- [Assigned task]: Set the images aside and retype the whole listing exactly.

- [The input]:
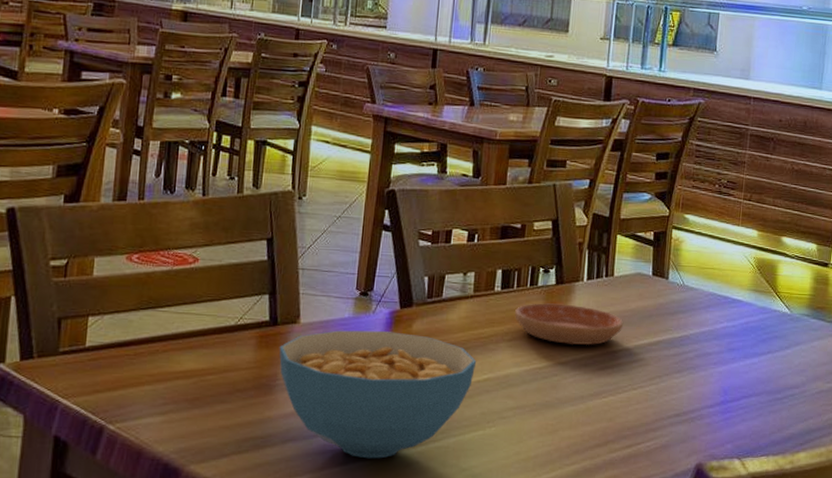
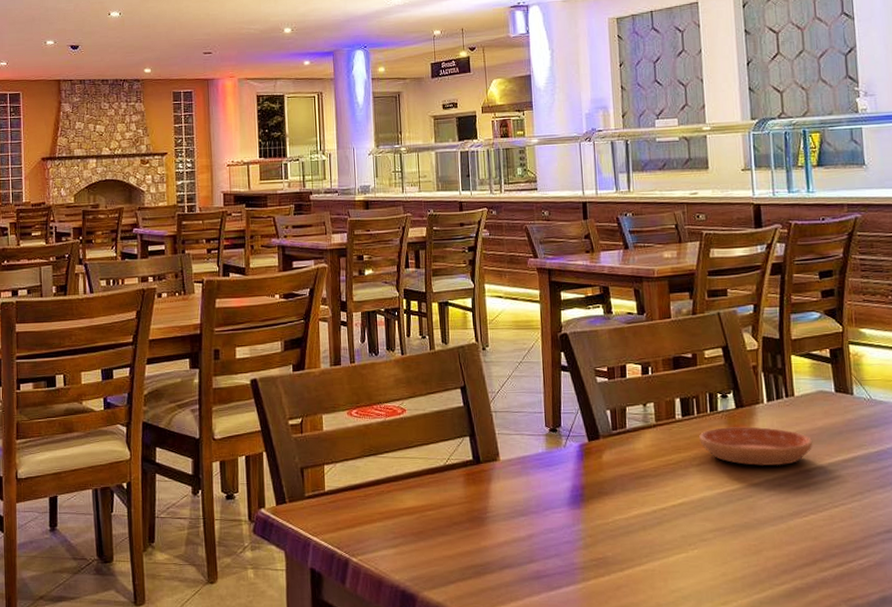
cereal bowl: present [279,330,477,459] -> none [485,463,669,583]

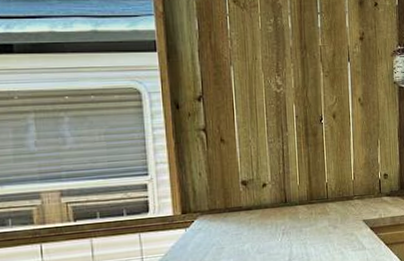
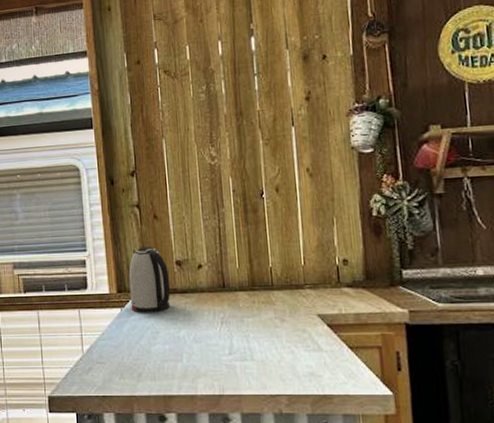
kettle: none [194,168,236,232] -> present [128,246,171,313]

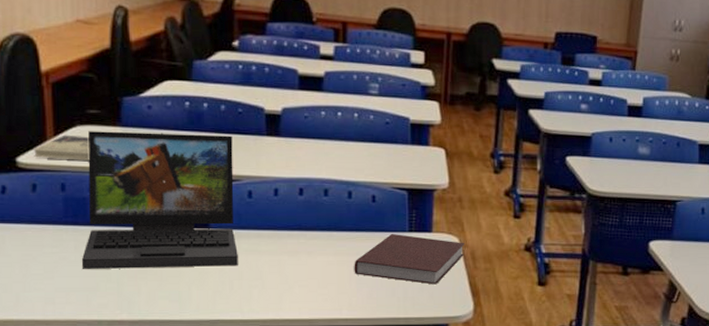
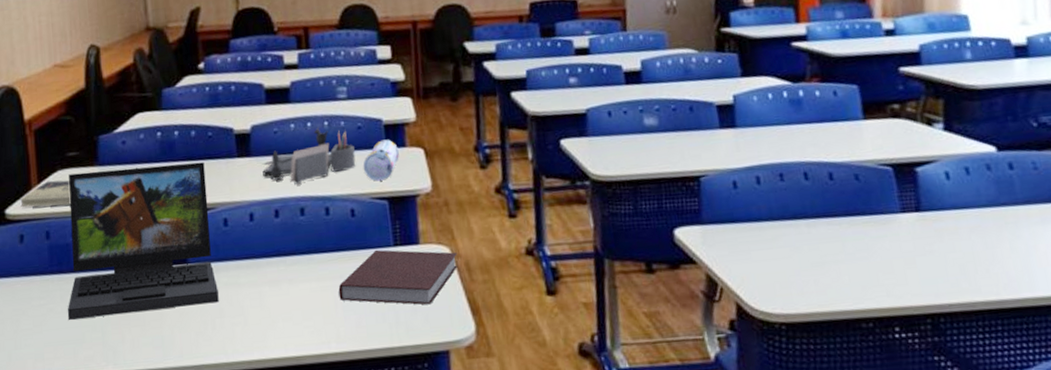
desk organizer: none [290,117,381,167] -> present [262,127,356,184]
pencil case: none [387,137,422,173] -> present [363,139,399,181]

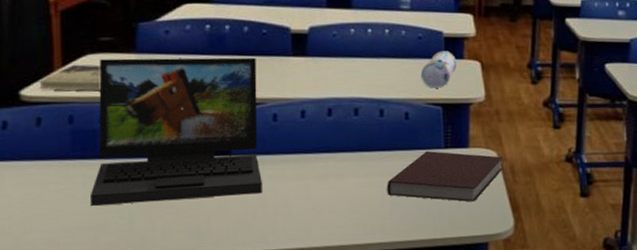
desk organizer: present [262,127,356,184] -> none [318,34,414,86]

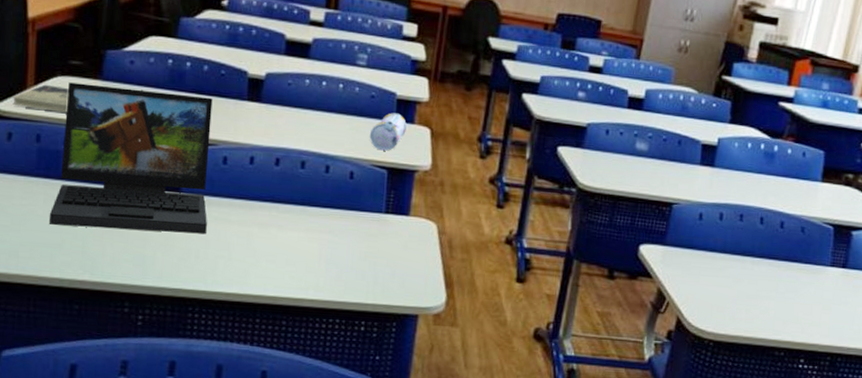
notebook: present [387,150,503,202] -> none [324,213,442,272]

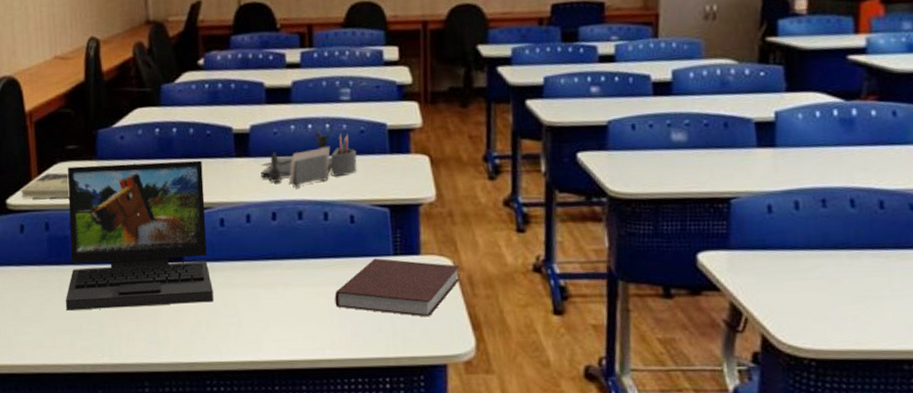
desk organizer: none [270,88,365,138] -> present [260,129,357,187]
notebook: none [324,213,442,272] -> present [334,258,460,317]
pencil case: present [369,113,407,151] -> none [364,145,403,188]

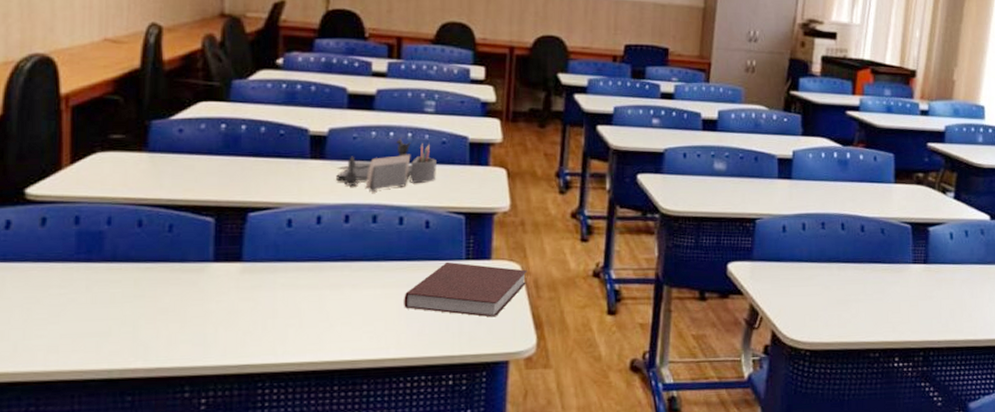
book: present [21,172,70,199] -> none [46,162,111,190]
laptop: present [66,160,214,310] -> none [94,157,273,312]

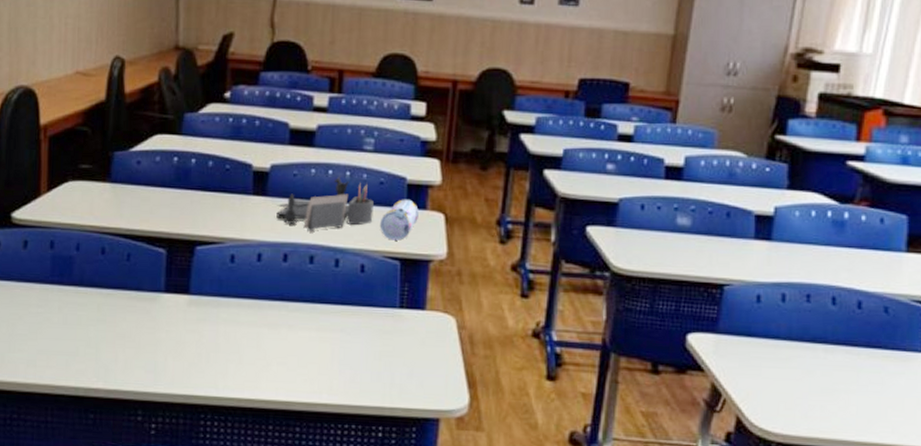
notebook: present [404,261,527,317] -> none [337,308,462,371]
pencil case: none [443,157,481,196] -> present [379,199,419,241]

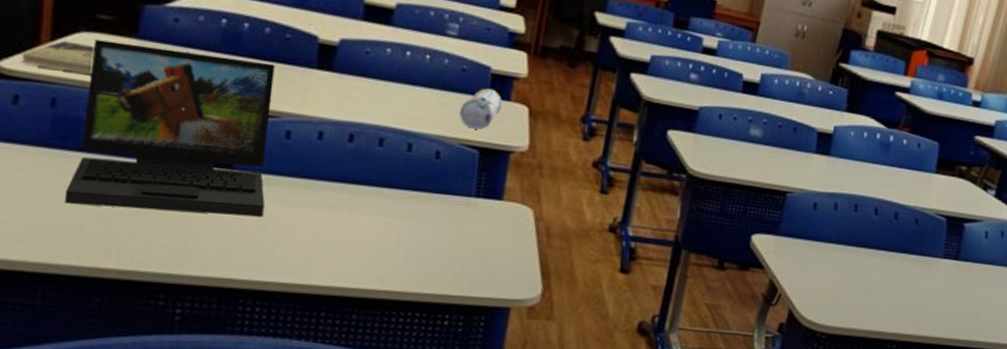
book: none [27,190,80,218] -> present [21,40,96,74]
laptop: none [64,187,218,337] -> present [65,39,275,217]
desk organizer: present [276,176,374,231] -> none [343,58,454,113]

- [Answer section]:
cereal bowl: present [279,330,477,459] -> none [485,463,669,583]

kettle: none [194,168,236,232] -> present [128,246,171,313]

desk organizer: none [290,117,381,167] -> present [262,127,356,184]
pencil case: none [387,137,422,173] -> present [363,139,399,181]

desk organizer: present [262,127,356,184] -> none [318,34,414,86]

notebook: present [387,150,503,202] -> none [324,213,442,272]

desk organizer: none [270,88,365,138] -> present [260,129,357,187]
notebook: none [324,213,442,272] -> present [334,258,460,317]
pencil case: present [369,113,407,151] -> none [364,145,403,188]

book: present [21,172,70,199] -> none [46,162,111,190]
laptop: present [66,160,214,310] -> none [94,157,273,312]

notebook: present [404,261,527,317] -> none [337,308,462,371]
pencil case: none [443,157,481,196] -> present [379,199,419,241]

book: none [27,190,80,218] -> present [21,40,96,74]
laptop: none [64,187,218,337] -> present [65,39,275,217]
desk organizer: present [276,176,374,231] -> none [343,58,454,113]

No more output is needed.